--- Start of Source text ---

Asmaa Mohammad said:
But I don't think my approach is correct ...
What makes you say this?
 
kuruman said:
Can you come up with abetter estimate? λm is to the left of the 0.04 nm mark
OK, but it is λm of the bremsstrahlung radiation not the characteristic, isn't it?
I say that my approach is wrong because I don't actually understand the problem or how to start.
 
Y
Asmaa Mohammad said:
OK, but it is λm of the bremsstrahlung radiation not the characteristic, isn't it?
Correct. Now suppose you have an electron accelerated to energy E. Consider two cases after it slams into the target: (1) it produces a single photon of energy E; (2) it produces two photons each with energy E/2. In which case is the wavelength shorter?
 
kuruman said:
Y

Correct. Now suppose you have an electron accelerated to energy E. Consider two cases after it slams into the target: (1) it produces a single photon of energy E; (2) it produces two photons each with energy E/2. In which case is the wavelength shorter?
The photon in case (1) will have a shorter wavelength because it has a larger frequency. But what is the relation of this with what we try to get?
 
Asmaa Mohammad said:
But what is the relation of this with what we try to get?
Note that we are trying to get the potential difference (1) through which the electron is accelerated.
Note that (1) is related to the energy of the electron (2).
Note that, if (2) goes into producing a single photon, this photon has the minimum wavelength λm (3).
Note that you can read (3) off the plot.

--- End of Source text ---
--- Start of Stored records ---

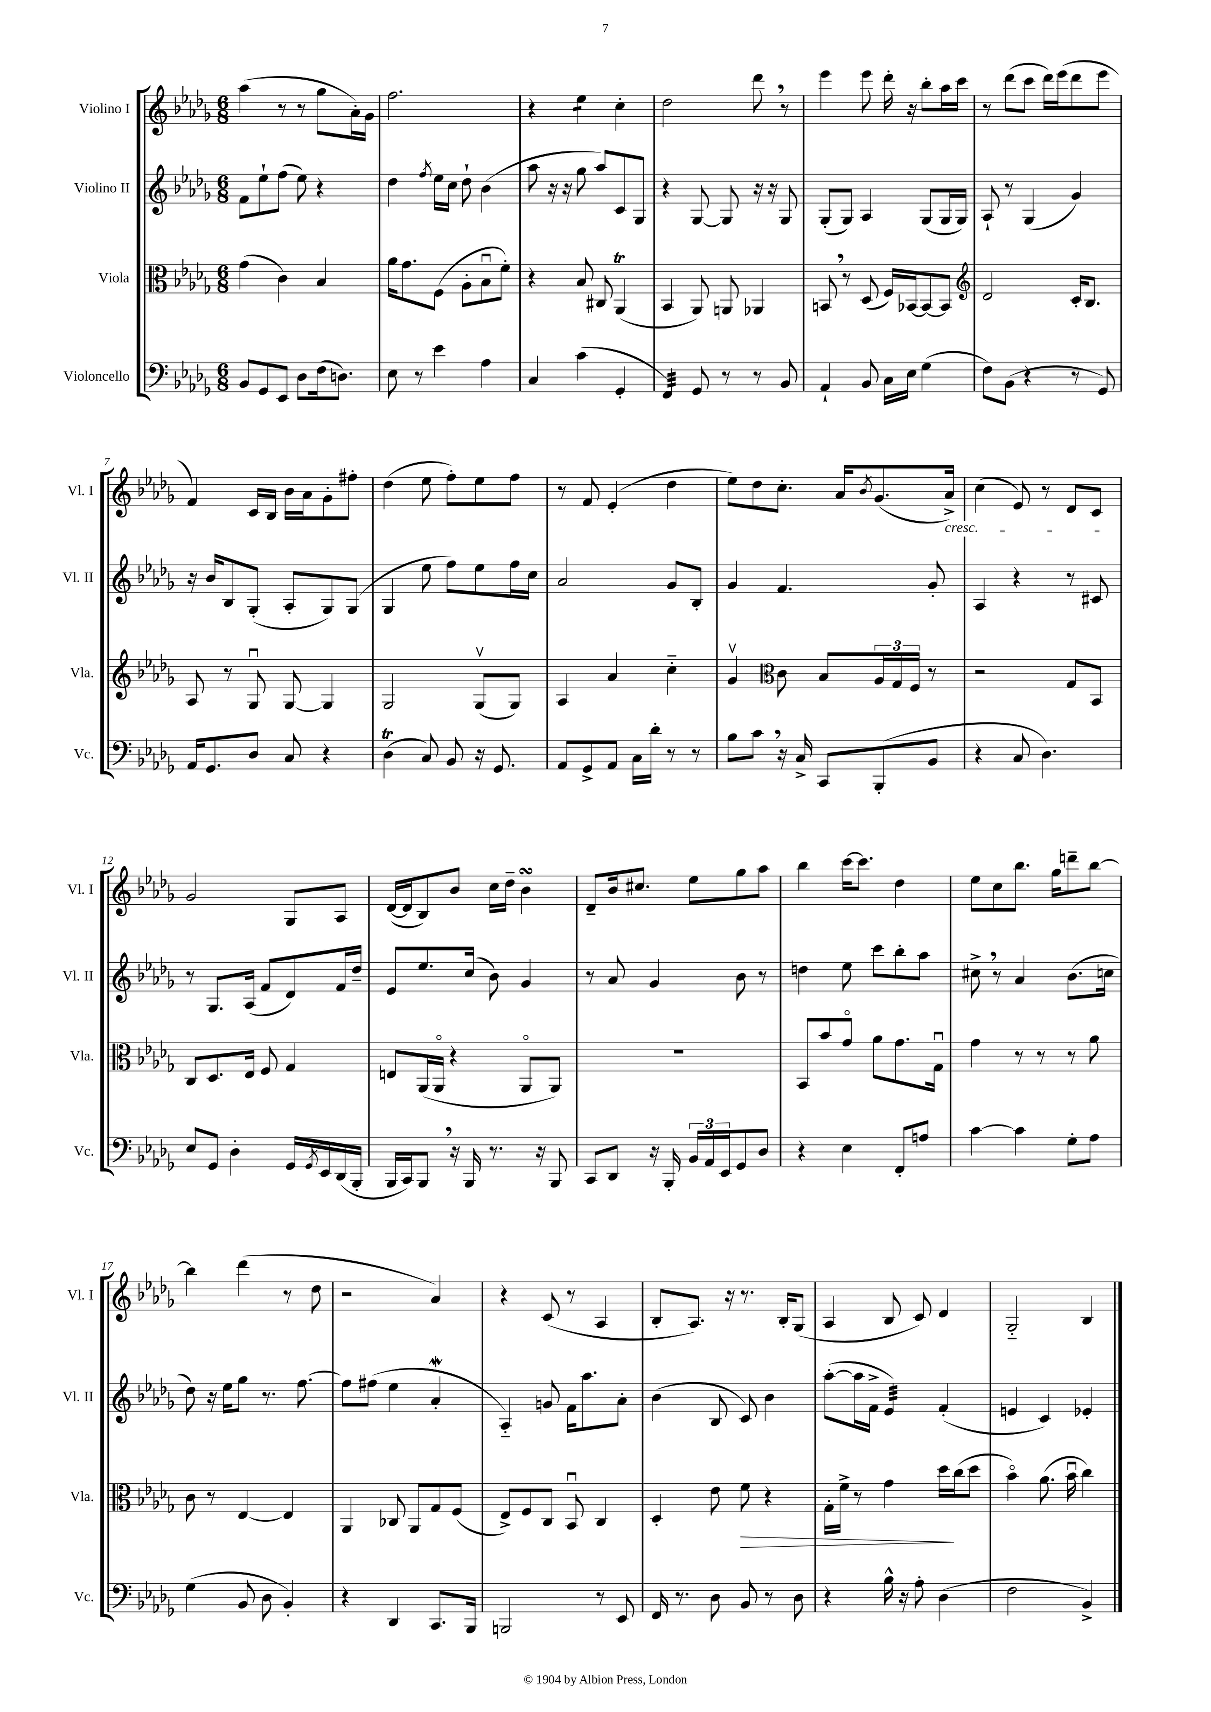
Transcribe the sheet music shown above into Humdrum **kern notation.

--- End of Stored records ---
--- Start of Stored records ---

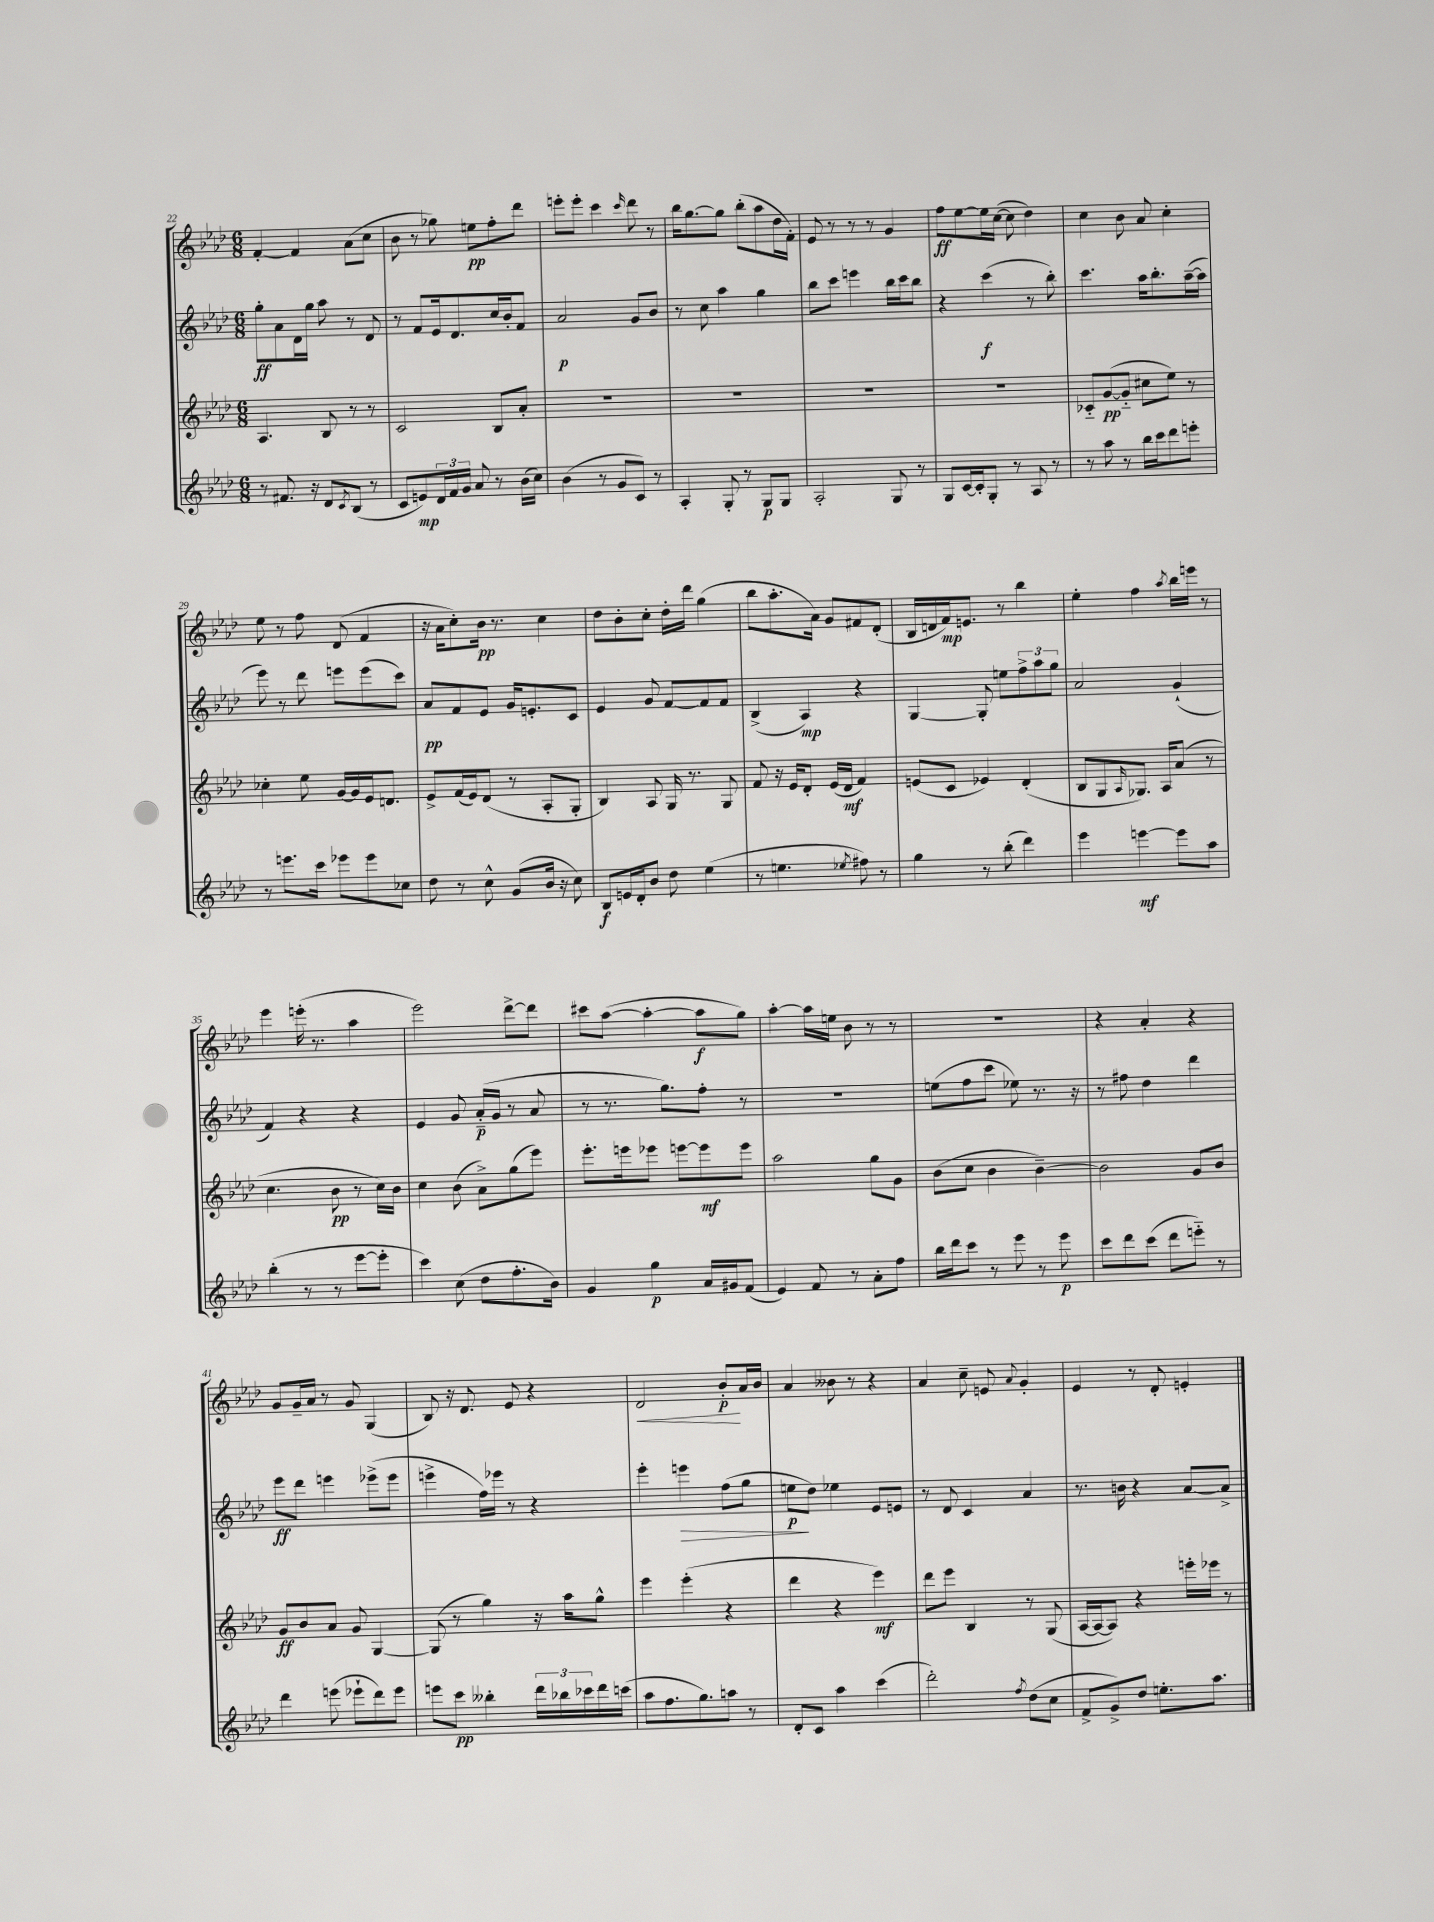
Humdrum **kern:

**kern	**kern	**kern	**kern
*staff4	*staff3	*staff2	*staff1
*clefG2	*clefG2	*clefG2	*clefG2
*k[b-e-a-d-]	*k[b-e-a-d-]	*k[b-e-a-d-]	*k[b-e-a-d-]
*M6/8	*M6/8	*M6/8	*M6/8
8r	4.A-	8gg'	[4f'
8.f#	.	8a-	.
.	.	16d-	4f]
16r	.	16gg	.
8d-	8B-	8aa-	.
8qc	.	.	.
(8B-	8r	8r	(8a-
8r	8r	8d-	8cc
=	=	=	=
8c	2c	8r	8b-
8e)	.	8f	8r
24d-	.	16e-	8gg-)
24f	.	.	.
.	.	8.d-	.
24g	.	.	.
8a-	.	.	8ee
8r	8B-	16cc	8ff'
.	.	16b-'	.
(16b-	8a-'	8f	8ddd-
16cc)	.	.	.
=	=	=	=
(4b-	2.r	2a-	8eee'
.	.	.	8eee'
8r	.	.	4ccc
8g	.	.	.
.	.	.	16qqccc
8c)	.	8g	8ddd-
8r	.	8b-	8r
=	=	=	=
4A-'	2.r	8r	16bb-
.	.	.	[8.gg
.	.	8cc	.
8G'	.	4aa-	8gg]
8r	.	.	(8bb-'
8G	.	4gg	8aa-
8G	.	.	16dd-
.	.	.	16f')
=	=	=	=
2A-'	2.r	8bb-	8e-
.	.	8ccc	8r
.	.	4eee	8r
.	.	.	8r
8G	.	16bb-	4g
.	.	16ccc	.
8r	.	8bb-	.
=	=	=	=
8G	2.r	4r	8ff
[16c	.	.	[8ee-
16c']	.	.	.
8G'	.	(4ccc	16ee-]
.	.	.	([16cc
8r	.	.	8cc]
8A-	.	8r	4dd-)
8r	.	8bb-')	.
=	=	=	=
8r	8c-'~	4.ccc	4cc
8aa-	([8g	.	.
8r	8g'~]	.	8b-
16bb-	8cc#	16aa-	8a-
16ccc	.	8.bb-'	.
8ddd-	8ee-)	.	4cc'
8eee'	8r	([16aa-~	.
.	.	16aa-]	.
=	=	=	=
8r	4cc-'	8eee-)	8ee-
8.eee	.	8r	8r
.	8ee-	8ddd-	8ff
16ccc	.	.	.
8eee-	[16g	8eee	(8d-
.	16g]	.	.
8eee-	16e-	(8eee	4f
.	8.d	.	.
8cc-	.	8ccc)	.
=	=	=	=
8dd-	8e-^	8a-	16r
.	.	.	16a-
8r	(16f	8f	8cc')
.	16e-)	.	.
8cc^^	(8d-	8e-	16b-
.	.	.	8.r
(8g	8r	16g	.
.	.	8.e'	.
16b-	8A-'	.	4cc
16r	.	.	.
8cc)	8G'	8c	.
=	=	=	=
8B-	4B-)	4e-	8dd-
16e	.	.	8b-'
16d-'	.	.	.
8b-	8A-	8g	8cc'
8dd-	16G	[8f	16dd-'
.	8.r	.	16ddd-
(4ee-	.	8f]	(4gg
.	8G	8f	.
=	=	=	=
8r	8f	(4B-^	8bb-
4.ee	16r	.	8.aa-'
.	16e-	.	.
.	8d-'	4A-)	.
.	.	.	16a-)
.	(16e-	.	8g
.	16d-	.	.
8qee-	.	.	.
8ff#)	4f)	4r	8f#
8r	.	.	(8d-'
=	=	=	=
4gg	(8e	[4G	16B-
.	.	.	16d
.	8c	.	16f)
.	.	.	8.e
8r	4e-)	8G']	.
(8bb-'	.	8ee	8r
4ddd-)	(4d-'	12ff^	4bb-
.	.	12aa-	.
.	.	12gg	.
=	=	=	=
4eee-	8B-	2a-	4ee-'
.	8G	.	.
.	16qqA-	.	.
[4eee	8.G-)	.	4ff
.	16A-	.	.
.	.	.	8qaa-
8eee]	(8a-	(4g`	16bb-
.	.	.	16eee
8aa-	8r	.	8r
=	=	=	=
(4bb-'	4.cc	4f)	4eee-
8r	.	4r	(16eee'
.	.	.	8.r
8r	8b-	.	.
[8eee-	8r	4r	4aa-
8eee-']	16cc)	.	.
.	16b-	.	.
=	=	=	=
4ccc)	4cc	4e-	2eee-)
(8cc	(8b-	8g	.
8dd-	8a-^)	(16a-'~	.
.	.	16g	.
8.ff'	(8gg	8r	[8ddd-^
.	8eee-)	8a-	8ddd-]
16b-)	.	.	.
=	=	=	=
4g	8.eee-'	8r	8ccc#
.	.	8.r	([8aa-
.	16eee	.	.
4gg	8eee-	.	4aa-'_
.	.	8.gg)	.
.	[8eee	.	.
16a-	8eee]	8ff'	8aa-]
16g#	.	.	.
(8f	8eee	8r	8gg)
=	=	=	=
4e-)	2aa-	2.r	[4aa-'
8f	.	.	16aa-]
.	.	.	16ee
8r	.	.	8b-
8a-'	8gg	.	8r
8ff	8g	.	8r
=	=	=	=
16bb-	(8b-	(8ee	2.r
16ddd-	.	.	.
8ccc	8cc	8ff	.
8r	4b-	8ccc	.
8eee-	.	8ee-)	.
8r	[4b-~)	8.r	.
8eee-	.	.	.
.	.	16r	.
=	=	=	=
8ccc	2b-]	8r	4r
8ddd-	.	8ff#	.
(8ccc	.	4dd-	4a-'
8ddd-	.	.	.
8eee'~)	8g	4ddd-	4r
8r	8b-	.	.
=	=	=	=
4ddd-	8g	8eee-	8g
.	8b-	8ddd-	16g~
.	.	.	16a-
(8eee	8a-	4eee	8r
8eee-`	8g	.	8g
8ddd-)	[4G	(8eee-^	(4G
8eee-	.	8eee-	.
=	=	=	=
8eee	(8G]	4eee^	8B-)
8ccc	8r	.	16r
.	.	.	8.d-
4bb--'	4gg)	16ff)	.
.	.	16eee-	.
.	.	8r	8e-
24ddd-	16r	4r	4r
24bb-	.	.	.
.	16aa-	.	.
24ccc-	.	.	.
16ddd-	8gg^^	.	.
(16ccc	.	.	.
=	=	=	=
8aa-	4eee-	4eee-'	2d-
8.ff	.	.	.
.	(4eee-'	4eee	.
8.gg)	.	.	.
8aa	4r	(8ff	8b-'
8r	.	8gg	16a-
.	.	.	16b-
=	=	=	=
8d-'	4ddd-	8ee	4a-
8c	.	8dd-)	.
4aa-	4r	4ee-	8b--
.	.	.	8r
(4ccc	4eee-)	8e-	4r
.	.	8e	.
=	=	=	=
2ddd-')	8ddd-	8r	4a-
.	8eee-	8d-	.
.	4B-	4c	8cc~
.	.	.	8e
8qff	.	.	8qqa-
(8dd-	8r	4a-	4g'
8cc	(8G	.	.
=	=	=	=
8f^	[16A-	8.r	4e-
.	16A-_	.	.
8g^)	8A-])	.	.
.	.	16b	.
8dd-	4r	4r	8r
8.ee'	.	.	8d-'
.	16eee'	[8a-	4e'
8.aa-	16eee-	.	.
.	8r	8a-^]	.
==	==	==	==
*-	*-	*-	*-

--- End of Stored records ---

● **What is asked**:
Write the next part of the forum thread about bremsstrahlung and the minimum X-ray wavelength, starting after its last post.

● **Task result**:
OK. But let me say something here, and I hope you get my point of view:biggrin:
The accelerated electron through the PD, can produce either a bremsstrahlung spectrum or a characteristic spectrum, right? The bremsstrahlung has its own minimum wavelength, the characteristic spectrum has its own minimum wavelength too, right?
The minimum wavelength of the bremsstrahlung can be estimated to be 0.035nm whilst the minimum wavelength of the characteristic is (in my opinion) directly below the left peak of the characteristic line spectrum, e.g., 0.07nm.
Are those points correct?
 
Asmaa Mohammad said:
The accelerated electron through the PD, can produce either a bremsstrahlung spectrum or a characteristic spectrum, right?
It is more appropriate to think that the accelerated electron produces a certain number of photons, not a spectrum. The sum of the energies of these photons must equal the initial energy of the electron. The spectrum is generated by looking at the distribution of a whole lot of photons produced by a whole lot of electrons.
 
kuruman said:
It is more appropriate to think that the accelerated electron produces a certain number of photons, not a spectrum. The sum of the energies of these photons must equal the initial energy of the electron. The spectrum is generated by looking at the distribution of a whole lot of photons produced by a whole lot of electrons.
OK, you are right. But still I don't know the answer of my question.
 
  • #10
Please read post #6. It has all the hints you need. Connect the dots.
 
  • #11
kuruman said:
this photon has the minimum wavelength λm (3).
I don't know which wavelength (0.035nm or 0.07nm) is to be used to solve the problem.
 
  • #12
Asmaa Mohammad said:
I don't know which wavelength (0.035nm or 0.07nm) is to be used to solve the problem.
Use the minimum wavelength. Minimum means smallest. Which is smaller, 0.035 nm or 0.07 nm?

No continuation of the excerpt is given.